## EXERCISE
Your answer should be the lines of the data below that contain "each".

## LISTED RECORDS
Start of Block

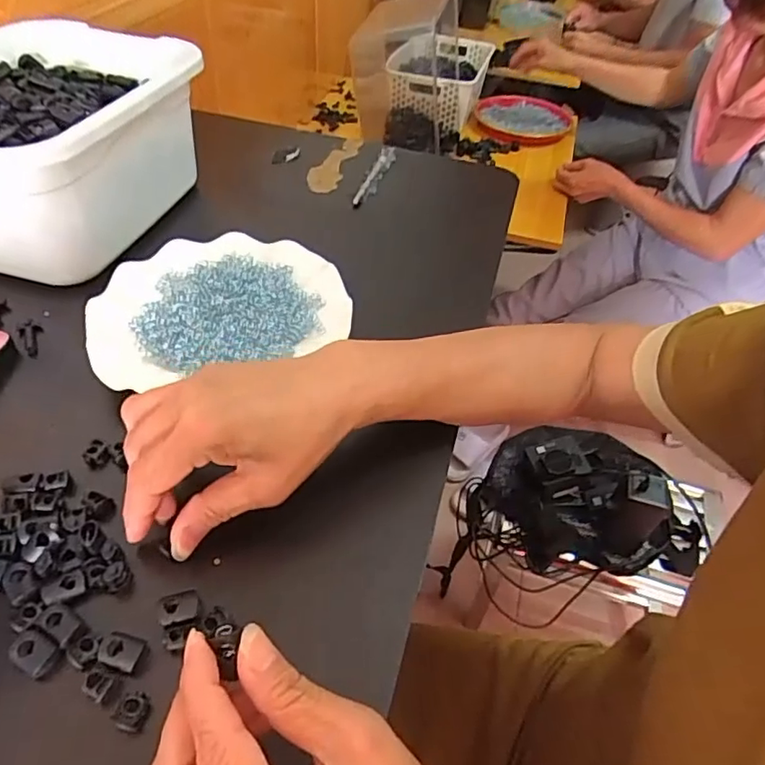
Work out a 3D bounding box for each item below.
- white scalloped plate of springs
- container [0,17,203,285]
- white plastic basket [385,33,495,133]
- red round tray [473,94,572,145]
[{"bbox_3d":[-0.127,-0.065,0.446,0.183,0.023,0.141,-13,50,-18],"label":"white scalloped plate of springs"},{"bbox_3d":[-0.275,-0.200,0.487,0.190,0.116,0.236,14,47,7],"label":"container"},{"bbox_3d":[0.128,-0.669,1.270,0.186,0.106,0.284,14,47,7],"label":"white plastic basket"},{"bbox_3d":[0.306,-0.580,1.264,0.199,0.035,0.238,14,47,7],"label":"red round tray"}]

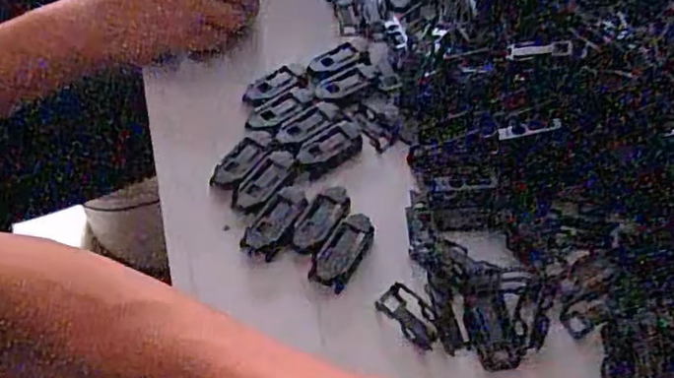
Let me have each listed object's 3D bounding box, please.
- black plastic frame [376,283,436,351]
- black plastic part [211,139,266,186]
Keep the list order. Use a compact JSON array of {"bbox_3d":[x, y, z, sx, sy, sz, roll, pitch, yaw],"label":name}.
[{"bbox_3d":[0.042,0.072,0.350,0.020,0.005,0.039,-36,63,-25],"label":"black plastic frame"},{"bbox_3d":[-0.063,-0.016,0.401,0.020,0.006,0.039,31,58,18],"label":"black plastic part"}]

End of Block

## RESULT BELOW
Work out a 3D bounding box for each item below.
Let me have each listed object's 3D bounding box, please.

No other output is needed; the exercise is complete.